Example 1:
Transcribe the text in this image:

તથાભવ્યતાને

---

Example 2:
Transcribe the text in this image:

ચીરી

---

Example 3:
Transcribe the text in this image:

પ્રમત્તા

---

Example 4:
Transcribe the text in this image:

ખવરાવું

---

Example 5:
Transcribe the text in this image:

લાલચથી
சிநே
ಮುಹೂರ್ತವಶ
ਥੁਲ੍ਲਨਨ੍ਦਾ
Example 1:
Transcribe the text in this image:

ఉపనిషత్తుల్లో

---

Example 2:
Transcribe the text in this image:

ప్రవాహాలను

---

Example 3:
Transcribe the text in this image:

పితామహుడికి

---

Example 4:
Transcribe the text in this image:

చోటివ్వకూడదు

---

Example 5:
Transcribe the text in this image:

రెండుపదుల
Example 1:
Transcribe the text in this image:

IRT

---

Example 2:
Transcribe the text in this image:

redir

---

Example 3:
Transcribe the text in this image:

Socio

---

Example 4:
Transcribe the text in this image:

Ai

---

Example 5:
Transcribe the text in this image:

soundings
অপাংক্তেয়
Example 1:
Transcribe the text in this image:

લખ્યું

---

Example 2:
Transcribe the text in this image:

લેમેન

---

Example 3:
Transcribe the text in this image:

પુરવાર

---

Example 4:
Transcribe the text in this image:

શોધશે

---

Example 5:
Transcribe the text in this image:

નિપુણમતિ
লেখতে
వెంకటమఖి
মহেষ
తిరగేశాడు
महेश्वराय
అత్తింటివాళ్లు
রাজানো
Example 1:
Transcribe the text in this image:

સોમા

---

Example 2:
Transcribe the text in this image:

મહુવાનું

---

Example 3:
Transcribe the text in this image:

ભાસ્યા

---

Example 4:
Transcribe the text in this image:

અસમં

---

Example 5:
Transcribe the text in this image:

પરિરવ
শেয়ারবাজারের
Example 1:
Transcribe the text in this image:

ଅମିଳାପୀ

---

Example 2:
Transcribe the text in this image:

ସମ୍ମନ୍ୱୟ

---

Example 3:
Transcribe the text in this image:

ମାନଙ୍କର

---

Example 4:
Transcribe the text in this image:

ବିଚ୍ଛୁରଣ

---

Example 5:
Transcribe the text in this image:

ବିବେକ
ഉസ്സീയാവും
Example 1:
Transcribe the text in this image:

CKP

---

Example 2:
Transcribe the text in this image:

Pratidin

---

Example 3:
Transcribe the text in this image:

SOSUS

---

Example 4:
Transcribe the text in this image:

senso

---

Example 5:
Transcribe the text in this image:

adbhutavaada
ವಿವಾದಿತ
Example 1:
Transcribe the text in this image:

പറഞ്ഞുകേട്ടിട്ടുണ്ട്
##########
**What to do**
For this exercise, write out all of the data exactly.

**Answer box**
Example 1:
Transcribe the text in this image:

તથાભવ્યતાને

---

Example 2:
Transcribe the text in this image:

ચીરી

---

Example 3:
Transcribe the text in this image:

પ્રમત્તા

---

Example 4:
Transcribe the text in this image:

ખવરાવું

---

Example 5:
Transcribe the text in this image:

લાલચથી
சிநே
ಮುಹೂರ್ತವಶ
ਥੁਲ੍ਲਨਨ੍ਦਾ
Example 1:
Transcribe the text in this image:

ఉపనిషత్తుల్లో

---

Example 2:
Transcribe the text in this image:

ప్రవాహాలను

---

Example 3:
Transcribe the text in this image:

పితామహుడికి

---

Example 4:
Transcribe the text in this image:

చోటివ్వకూడదు

---

Example 5:
Transcribe the text in this image:

రెండుపదుల
Example 1:
Transcribe the text in this image:

IRT

---

Example 2:
Transcribe the text in this image:

redir

---

Example 3:
Transcribe the text in this image:

Socio

---

Example 4:
Transcribe the text in this image:

Ai

---

Example 5:
Transcribe the text in this image:

soundings
অপাংক্তেয়
Example 1:
Transcribe the text in this image:

લખ્યું

---

Example 2:
Transcribe the text in this image:

લેમેન

---

Example 3:
Transcribe the text in this image:

પુરવાર

---

Example 4:
Transcribe the text in this image:

શોધશે

---

Example 5:
Transcribe the text in this image:

નિપુણમતિ
লেখতে
వెంకటమఖి
মহেষ
తిరగేశాడు
महेश्वराय
అత్తింటివాళ్లు
রাজানো
Example 1:
Transcribe the text in this image:

સોમા

---

Example 2:
Transcribe the text in this image:

મહુવાનું

---

Example 3:
Transcribe the text in this image:

ભાસ્યા

---

Example 4:
Transcribe the text in this image:

અસમં

---

Example 5:
Transcribe the text in this image:

પરિરવ
শেয়ারবাজারের
Example 1:
Transcribe the text in this image:

ଅମିଳାପୀ

---

Example 2:
Transcribe the text in this image:

ସମ୍ମନ୍ୱୟ

---

Example 3:
Transcribe the text in this image:

ମାନଙ୍କର

---

Example 4:
Transcribe the text in this image:

ବିଚ୍ଛୁରଣ

---

Example 5:
Transcribe the text in this image:

ବିବେକ
ഉസ്സീയാവും
Example 1:
Transcribe the text in this image:

CKP

---

Example 2:
Transcribe the text in this image:

Pratidin

---

Example 3:
Transcribe the text in this image:

SOSUS

---

Example 4:
Transcribe the text in this image:

senso

---

Example 5:
Transcribe the text in this image:

adbhutavaada
ವಿವಾದಿತ
Example 1:
Transcribe the text in this image:

പറഞ്ഞുകേട്ടിട്ടുണ്ട്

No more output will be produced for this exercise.